羽田空港は、さかのぼること昭和20年9月21日に、GHQがそこにすんでいた3000人の住民に対し「48時間以内に立ち退け」と強制退去させてつくりました。

大田区役所の玄関には、強制収用前のパノラマが飾ってあり、大田区民の奪われた土地へのあつい思いをみる思いでした。

奪われた土地を返せと言うのは大田区の悲願であり、その後、余りにひどい空港の騒音から、昭和48年運輸大臣と東京都知事が合意し、羽田空港を東京湾の沖合いに移しました。そのとき、跡地を大田区に返すと言う約束がされていたとのです。当初の200ヘクタールから、53ヘクタールしか返さないとなっているとのことですが、本年3月「羽田空港跡地利用基本計画」が羽田空港移転問題協議会(国、東京都、大田区、品川区)によって発表されました。

その計画は大きく3つのゾーンに分けて検討されているという説明のなかで、担当職員の方は「川崎から橋をかけようとする場所は、ここは「天空橋駅」を有し、アクセスのよさ、強制退去の歴史等を踏まえ、第1ゾーンとして、市街地に隣接した親水空間として、潤いと安らぎの空間にしたいという計画地だ。
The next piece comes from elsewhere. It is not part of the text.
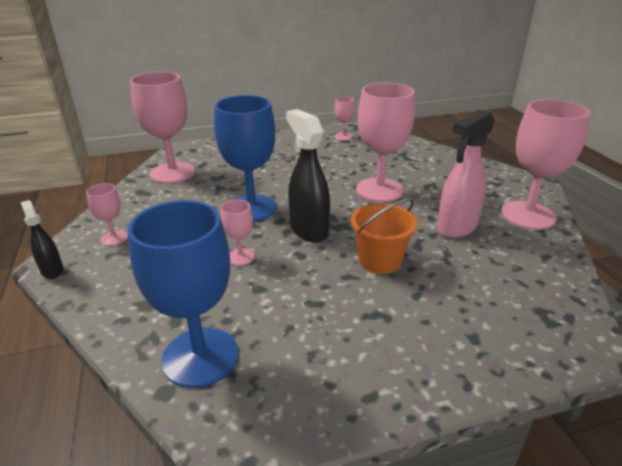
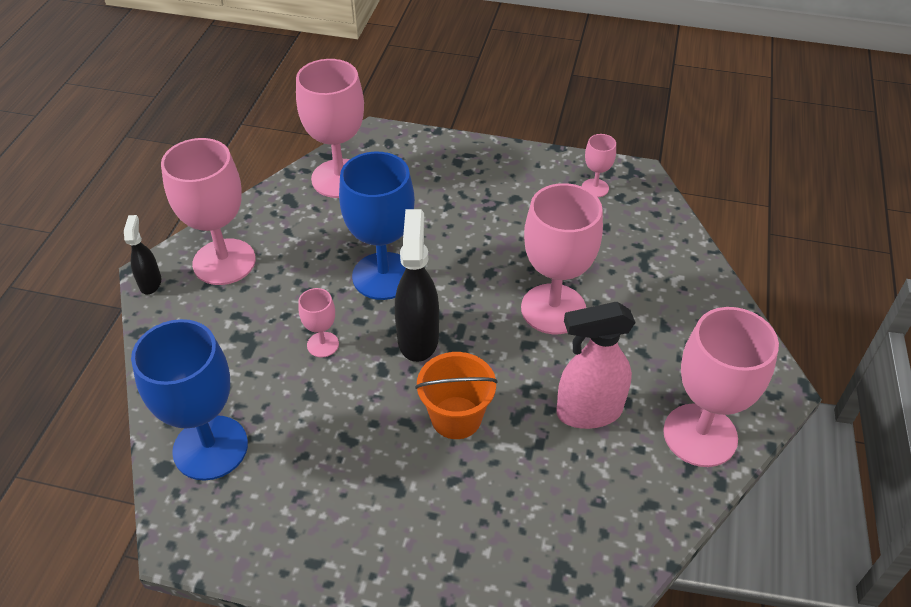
camera: 30 degrees right, 15 degrees up
pink goblet [86,183,128,246] -> pink goblet [161,138,256,285], size x2.11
そこに大量のトラックがつぎつぎやってくるのは、歓迎できない、羽田空港の跡地計画との整合性をはかるべきだ」と言われました。大田区は平成17年にこれまでの経過と神奈川口構想への考え方を川崎市に伝えているとのことです。

大田区の共産党区議団のかたは「議会でも、全会派が神奈川口構想に憤慨している」と言われていました。

この連絡道路をつくるのに、推定で400億円とかいわれています。国道にするほどではないと国にいわれているとのことです。そうなるとほとんど市が負担しなければなりません。ここでも巨額な税金が投入されようとしています。市民の利便性向上が目的でなく、物流など交通量増加で新たな環境悪化も心配されます。

羽田空港新滑走路の工事費に市が100億円も無利子貸付

その連絡道路建設などを前提に、国の事業である新滑走路工事費に市が総額100億円も無利子で国に貸し付けます。すでに4年間で75億円も予算化しています。川崎市は銀行から借金して貸し付けているので、利子は市民の税金です。

4本目の新滑走路の建設現場【写真】を見てきましたが、本当に必要なのか疑問です。

新年度の予算で「財政がきびしい」とこれまで市が長年行なってきた「67歳から69歳の医療費助成事業」の廃止、「結核、精神医療付加金制度」の廃止、「がん検診、特定検診」自己負担額増などを行なう一方で、巨額な税金投入を行なうのはやはり納得いきません。